Many cities are contending with an increase in homelessness and crime. San Francisco, Philadelphia and Washington, D.C., which are struggling with these problems, are among the lowest return-to-office cities in the Kastle System index.

About 90% of members surveyed by the Seattle Metropolitan Chamber of Commerce said that the city couldn’t recover until homelessness and public safety problems were addressed, said Rachel Smith, chief executive. That is taken into account as companies make decisions about returning to the office and how much space they need, she added.

Cuts in government services and transportation are also taking a toll. Wait times for buses run by Houston’s Park & Ride system, one of the most widely used commuter services, have increased partly because of labor shortages, according to Larson of Central Houston.

The commute “is the remaining most significant barrier” to improving return to office, Larson said.

Some landlords say that businesses will have more leverage in enforcing return-to-office mandates if the economy weakens. There are already signs of such a shift in cities that depend heavily on the technology sector, which has been seeing slowing growth and layoffs.

But a full-fledged recession could hurt office returns if it results in widespread layoffs. “Maybe you get some relief in more employees coming back,” said Dylan Burzinski, an analyst with real-estate analytics firm Green Street. “But if there are fewer of those employees, it’s still a net negative for office.”
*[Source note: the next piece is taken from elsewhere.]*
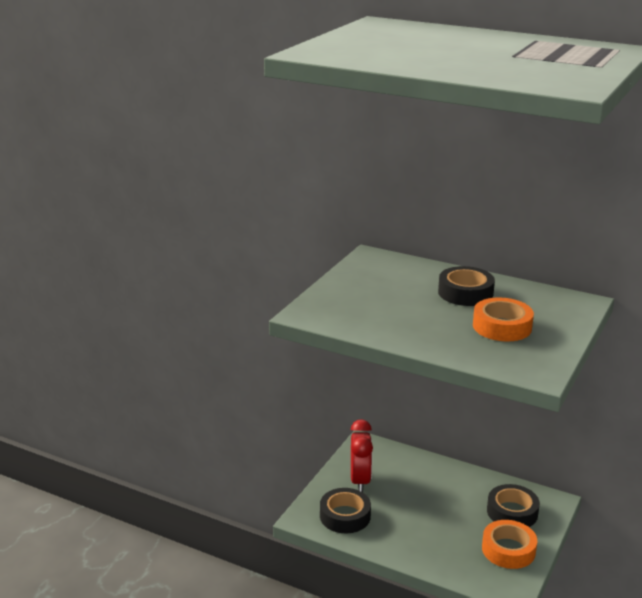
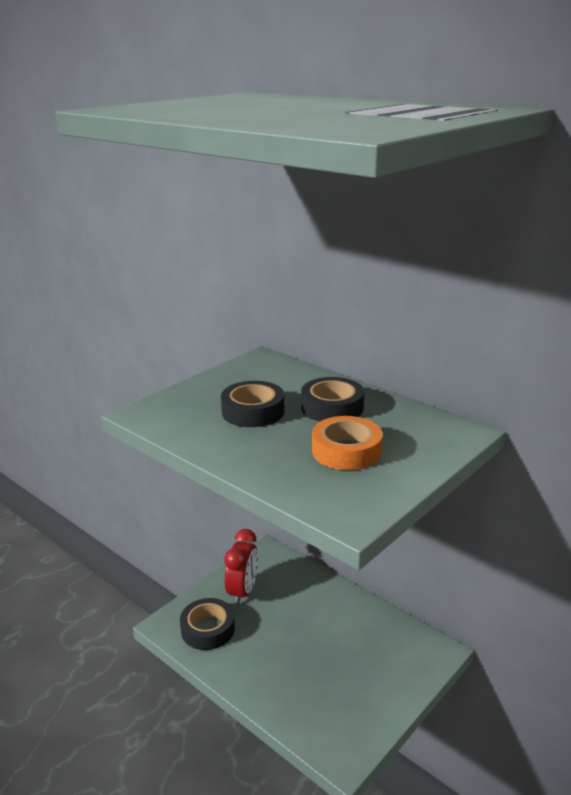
camera: 15 degrees right, 0 degrees up
orange tape [482,520,537,569] -> none
black tape [487,484,540,527] -> black tape moved to [221,381,284,427]

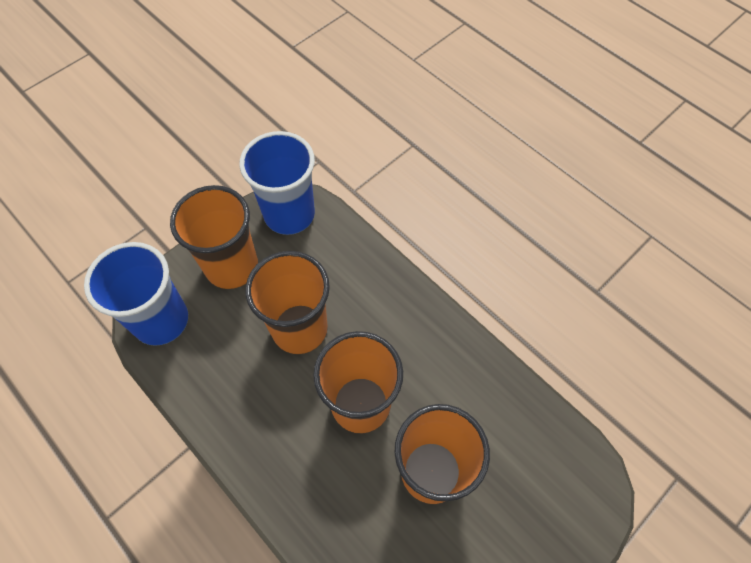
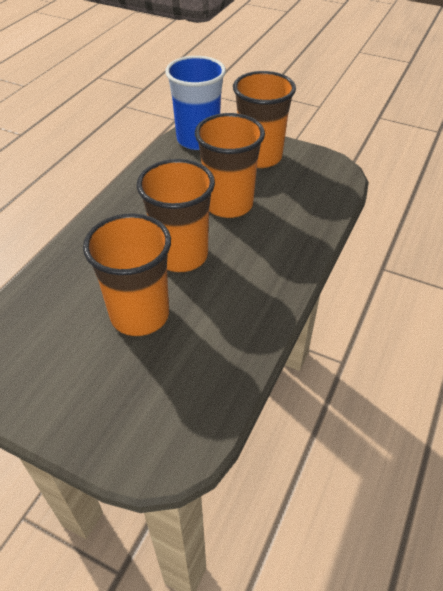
camera: 70 degrees right, 15 degrees down
blue cup [239,131,315,235] -> none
The sluggish return-to-office rate is leading many city and business leaders to ask the federal government for help. A group from the Great Lakes Metro Chambers Coalition recently met with elected officials in Washington, D.C., lobbying for incentives for businesses that make commitments to U.S. downtowns.

Baruah, from the Detroit chamber, was among the group. He said the chances of such legislation being passed were low. “We might have to reach crisis proportions first,” he said. “But we’re trying to lay the groundwork now.”